Manchmal ist man hier wirklich zwischen zwei verschiedenen Welten. Es gibt viele Dinge, die wirklich gut funktionieren. Der Philothea Klub, in dem ich hauptsächlich arbeite ist ein gut funktionierender Jugendklub. Die meisten Aktionen gelingen hier und es gibt eine funktionierende Struktur. Dann erlebe ich aber auch immer wieder Situationen, in denen ich merke, dass sich hier echt auch noch viele Dinge entwickeln müssen:
"Ein bisschen aufgeregt war ich schon, als ich mich heute
Morgen auf den Weg ins CE Haus machte.
Das CE Haus (Diakonie) ist quasi die Zentrale des Dorcas Kinderheims und
des Philothea Klubs. Doch bevor ich eben dort ankommen sollte, verlief ich mich
erst mal gründlich. Eine Stunde zu spät kam ich an und traf Kati, die Leiterin des
„Hannah-Projektes“. „Hannah“ das steht für „Hope and nurture, nurture and
hope“. Das Projekt gibt es erst seit ein paar Jahren. Kati geht zwei Mal die
Woche in eine Art Kinderheim. Hier leben 35 Kinder, deren Eltern mit Tuberkulose infiziert waren. Die Kinder
sprechen rumänisch, die meisten sind Roma Kinder und kommen aus armen Familien.
Zwei Stunden später öffne ich die Tür zu einem alten
Gebäude. Es sieht wie alles aus, aber nicht wie ein Haus, indem Kinder leben
sollten. Die Arme voller Spielsachen gehe ich das Treppenhaus hoch. Es sieht
aus, wie in einem Film. Die einst grüne Farbe blättert von der Wand ab, das
Geländer ist wackelig. Es riecht streng. Im ersten Geschoss
angekommen, hält Kati mir die Tür auf und wir treten in einen Korridor, wie man
sie aus Krankenhäusern kennt.
Eine nette ältere Dame begrüßt uns auf Ungarisch. Wir unterhalten
uns ein bisschen mit ihr. Sie erzählt davon, wie schrecklich die Zeit für die
Kinder ist, wenn Ferien sind und davon, dass es schon wieder bürokratische
Probleme gibt. Es sei ein Kind aufgetaucht, das genau den gleichen Namen und
das gleiche Geburtsdatum hat, wie eines, das hier in dem Haus lebt. Irgendwann
schalte ich ab, weil mein ungarisch nicht mehr ausreicht um dem Gespräch zu
folgen. Mein Blick wandert nach links. Sechs offen stehende Türen, es erinnert
mich an eine Kinderstation im Krankenhaus, nur, dass hier die Wände komplett weiß sind
und der Putz abbröckelt. Ich sehe keine Bilder oder Fotos.

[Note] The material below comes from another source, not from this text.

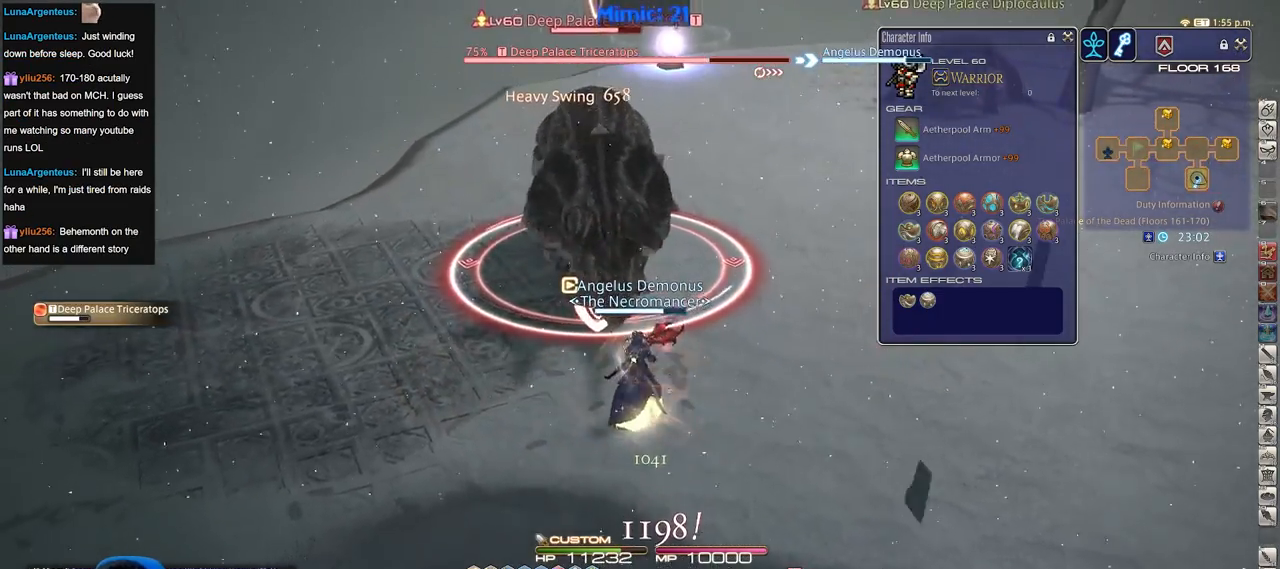
{"keys": [], "events": [[83, "w", "up"]]}
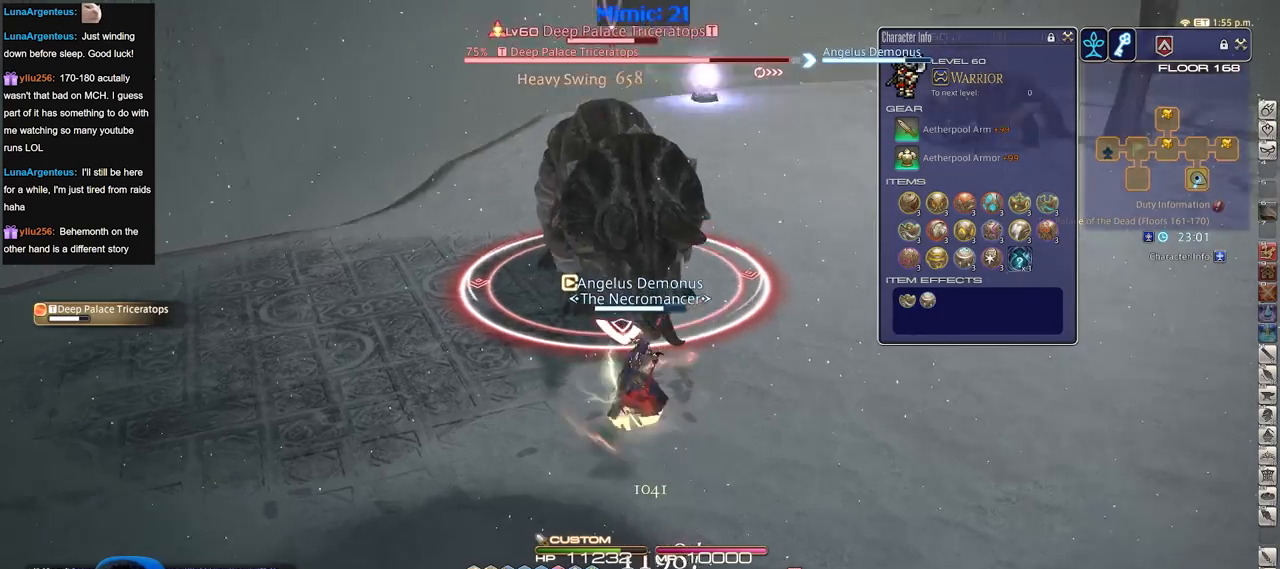
{"keys": ["2"], "events": [[17, "minus", "down"], [17, "p", "down"], [67, "minus", "up"], [67, "p", "up"], [150, "p", "down"], [200, "minus", "down"], [250, "minus", "up"], [284, "p", "up"], [484, "2", "down"]]}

Mit einem lauten Knall wird auf der anderen Seite des Flurs eine Tür aufgestoßen: Durch den Spalt sehe ich die Kinder. Sie alle stehen hinter
einer Leiterin, die im Türrahmen steht. Einige versuchen sich an ihr vorbei zu
quetschen, aber ihr Vorhaben misslingt. Mit unseren Kartons machen wir uns auf
den Weg in den Raum, der sich als Essens- und Aufenthaltsraum herausstellt. Als
wir uns der Tür nähern, sehe ich immer mehr Kinderaugen, die alle auf uns und
die Kartons gerichtet sind. Wir treten
ein und sofort sind wir von einer Horde Kindern umgeben. Sie sehen nett aus. Die meisten tragen Jogginghosen und Socken, die
Klamotten sind dreckig und sehen gebraucht aus. Ein paar tragen Hausschuhe.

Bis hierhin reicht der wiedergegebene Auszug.